Toe Walking in Toddlers
When children are toddler-aged, they are just learning to walk. Walking is a big step and can take time to learn. It is not uncommon for younger children to start walking on their toes, but they usually develop a proper gait eventually. It is not a concern unless your child is starting to get older and out of the toddler phase but is still refusing to walk on their heels. Your doctor will most likely want to make sure there is not another medical reason for toe walking beyond this age before starting different types of treatments.
Conditions That Lead to Toe Walking
Ruling out other potential causes for toe walking is the first course of action prior to treatment. While toe walking is very common among younger children, it can be worrisome if they still refuse to walk on their heels. Your child's toes can begin getting sore, causing them to stop walking altogether due to this discomfort. Some common conditions that might lead to toe walking that does not improve on its own are autism, muscular dystrophy, cerebral palsy, and Duschenne disease.
The First Stage of Treatment
Most doctors will advise parents not to do anything if their child is still young and toe walking. This is not abnormal, and premature treatment is unnecessary. However, if they are past the toddler age and still toe walking, it might be time to discuss ways to encourage them to walk with a normal gait. Nonsurgical treatments are usually all that is needed if they have no other medical conditions leading to their gait.
Simple physical therapy treatments are a good place to start, which includes stretching and gentle exercises. Your child might also get casting done, which helps to give them a constant stretch and loosen their heel cord. Some doctors are also helping to relax calf muscles with botulinum toxin, which is found in cosmetic injections.

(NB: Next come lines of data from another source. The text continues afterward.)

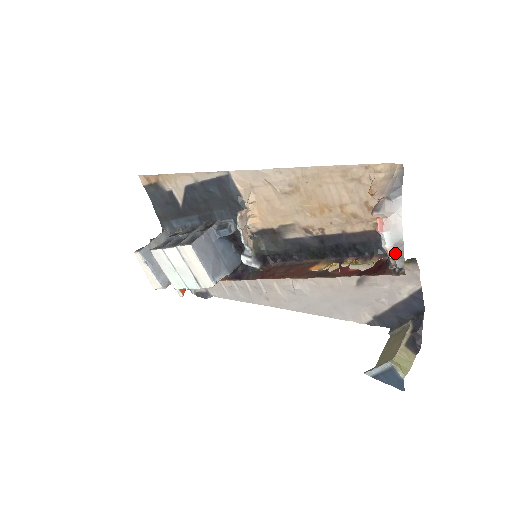
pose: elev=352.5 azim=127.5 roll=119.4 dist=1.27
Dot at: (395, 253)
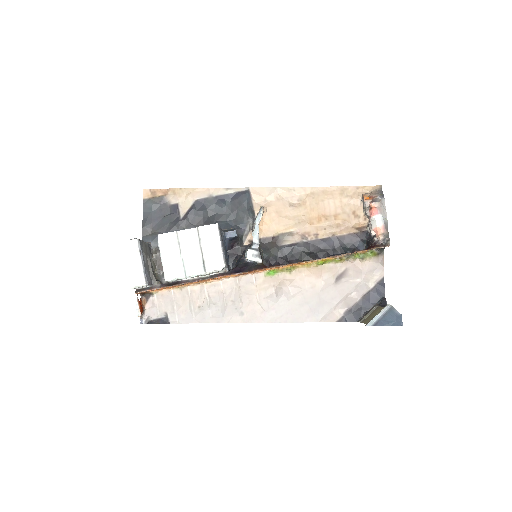
Dot at: (384, 230)
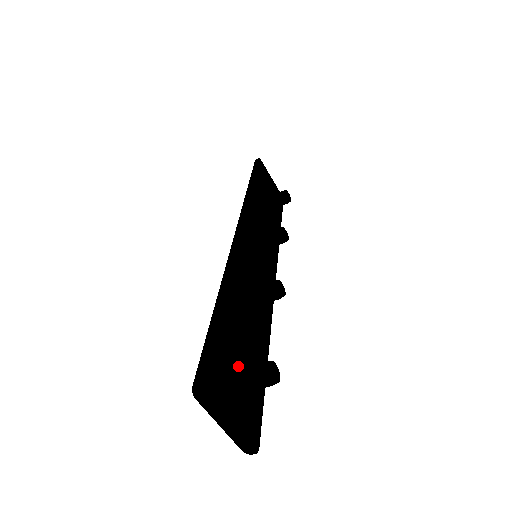
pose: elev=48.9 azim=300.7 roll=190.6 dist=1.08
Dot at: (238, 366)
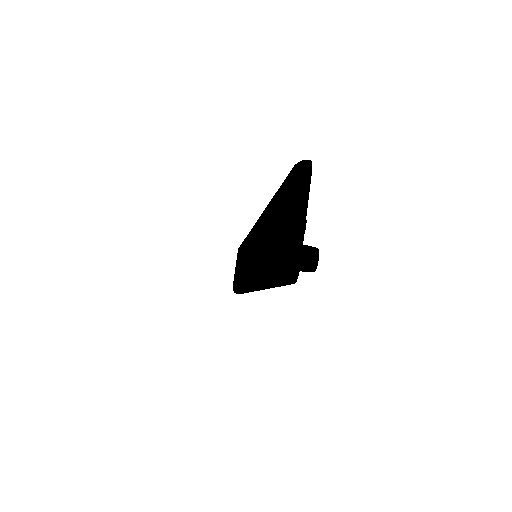
Dot at: occluded
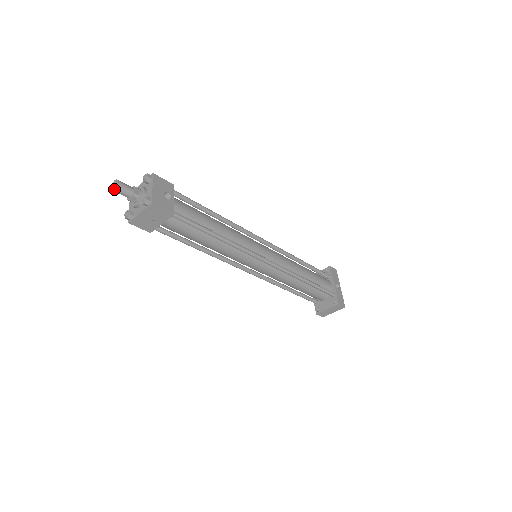
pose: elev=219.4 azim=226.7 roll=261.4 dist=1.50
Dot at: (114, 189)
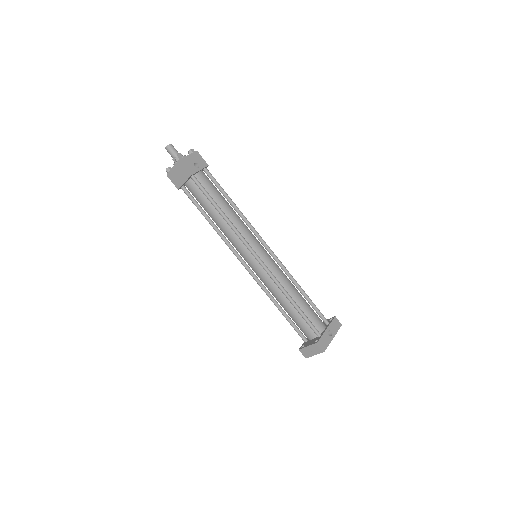
Dot at: (166, 147)
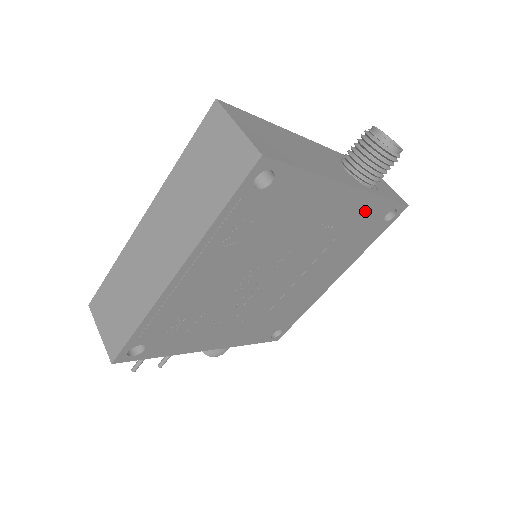
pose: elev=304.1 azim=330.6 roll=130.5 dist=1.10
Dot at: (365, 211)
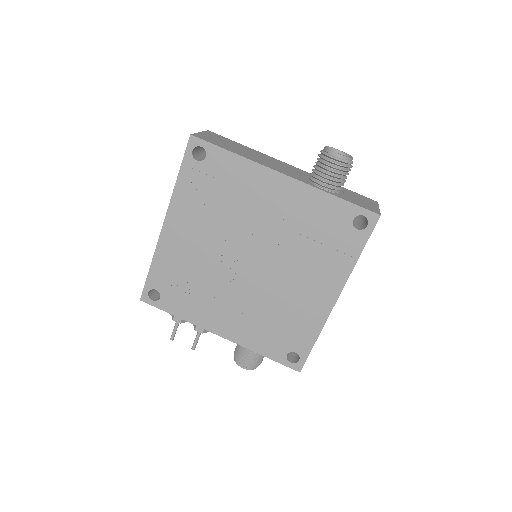
Dot at: (318, 207)
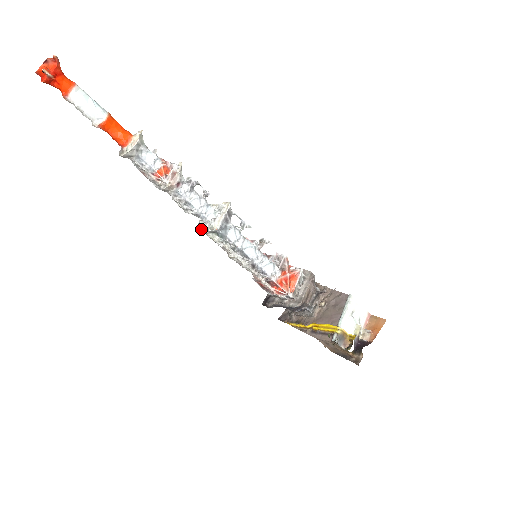
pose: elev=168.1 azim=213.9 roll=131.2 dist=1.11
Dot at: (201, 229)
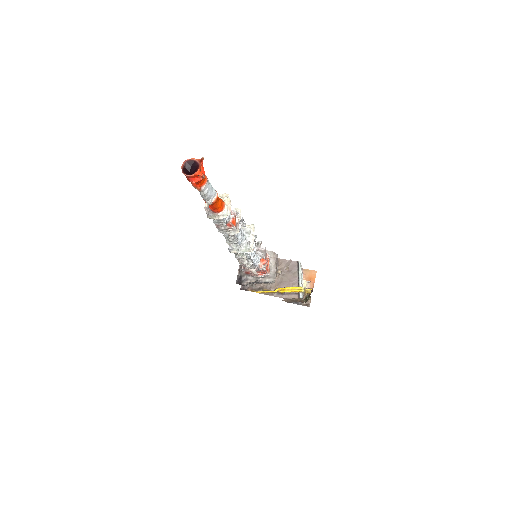
Dot at: (234, 251)
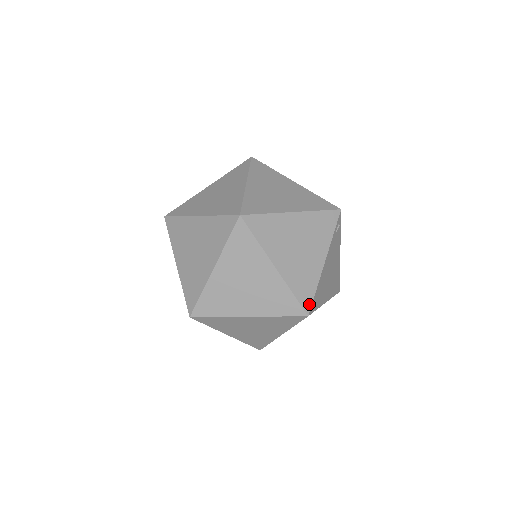
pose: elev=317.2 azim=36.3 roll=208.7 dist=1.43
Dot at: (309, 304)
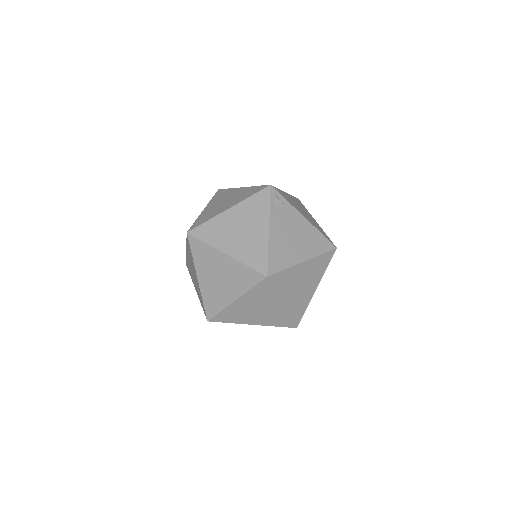
Dot at: (265, 268)
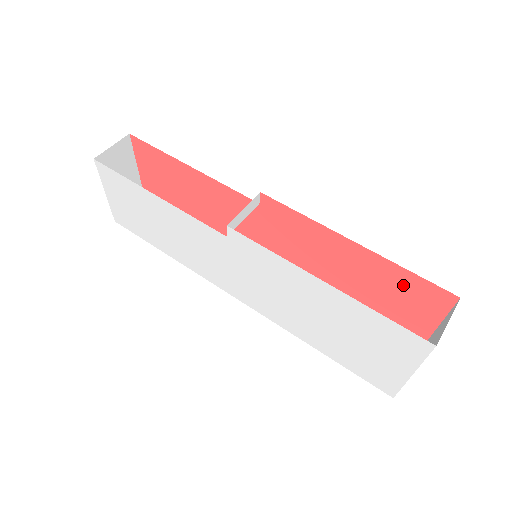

While it is rare that a child would need surgical treatment for a persistent toe walking habit, it is sometimes necessary. The main surgery procedure needed is one that lengthens the heel cord if it is too tight and stretching didn't help. There are a few different techniques used for this surgery, though they usually involve lengthening the Achilles tendon. This will force the child to land heel-first before using their toes when walking.